Their PPG -- one of two new awards this year -- will have three major projects, addressing important areas of this disease:
- Project 1 will develop a clinical triage protocol to ensure “that every component of molecular classification is available to every woman in BC through a one-step DNA-based classifier.” This project will also assess artificial intelligence interpretation of histomorphological images as a tool to augment molecular classification and predict outcomes and better personalize treatments
- Project 2 will seek to understand more about “outlier” endometrial cancer cases (outliers by appearance, molecular features or clinical outcomes) that do not fall into established subtypes to better understand what drives them and how to treat patients that fall into this group.
- Project 3 aims to discover new and better treatments for a molecular subtype called p53 abnormal, the most aggressive molecular subset of endometrial cancer and responsible for more than half of deaths from this disease. McAlpine explains: “We’ve elucidated specific pathways within p53 abnormal endometrial cancers that we think can be targeted and are working to define biomarkers for treatment selection, as well as assessing efficacy of treatment in preclinical models.”’
As a surgeon who treats patients with endometrial cancer daily, Dr. McAlpine knows that bridging these gaps in knowledge is the only way to accelerate discoveries that will help make precision medicine a reality for more patients with endometrial cancer.

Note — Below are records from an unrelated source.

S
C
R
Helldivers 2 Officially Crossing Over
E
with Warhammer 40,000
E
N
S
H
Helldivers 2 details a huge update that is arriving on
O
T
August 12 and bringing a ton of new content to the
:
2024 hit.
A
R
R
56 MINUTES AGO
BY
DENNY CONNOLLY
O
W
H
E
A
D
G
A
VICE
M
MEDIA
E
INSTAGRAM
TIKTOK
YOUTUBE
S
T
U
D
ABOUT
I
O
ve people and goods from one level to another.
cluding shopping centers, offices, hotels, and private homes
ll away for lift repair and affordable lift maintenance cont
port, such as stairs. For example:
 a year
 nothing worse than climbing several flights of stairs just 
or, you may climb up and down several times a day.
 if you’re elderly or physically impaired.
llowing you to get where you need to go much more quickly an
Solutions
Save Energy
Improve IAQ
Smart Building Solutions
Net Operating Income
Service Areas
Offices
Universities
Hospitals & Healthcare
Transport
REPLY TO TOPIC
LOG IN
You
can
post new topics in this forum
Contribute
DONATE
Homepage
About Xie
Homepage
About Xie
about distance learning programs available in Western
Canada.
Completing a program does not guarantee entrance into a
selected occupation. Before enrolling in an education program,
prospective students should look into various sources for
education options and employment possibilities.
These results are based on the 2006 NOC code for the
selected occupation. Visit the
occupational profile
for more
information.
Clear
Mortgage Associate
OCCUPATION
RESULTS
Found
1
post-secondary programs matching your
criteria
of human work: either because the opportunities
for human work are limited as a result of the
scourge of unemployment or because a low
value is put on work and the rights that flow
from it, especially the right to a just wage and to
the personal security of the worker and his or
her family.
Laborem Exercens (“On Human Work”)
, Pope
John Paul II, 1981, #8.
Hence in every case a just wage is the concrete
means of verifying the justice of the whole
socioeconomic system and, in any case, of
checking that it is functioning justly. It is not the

“What gets me up and drives me every day is not just the tremendously rewarding experience of working with patients who are going through this challenging and very vulnerable cancer journey, but also, through our research, trying to change the endometrial cancer landscape in a way that makes an immediate or near-immediate difference for patients during the next three to five years,” she says. “I know our entire TFRI team feels the same. We are doing this for patients and their families, to improve things today and in the future."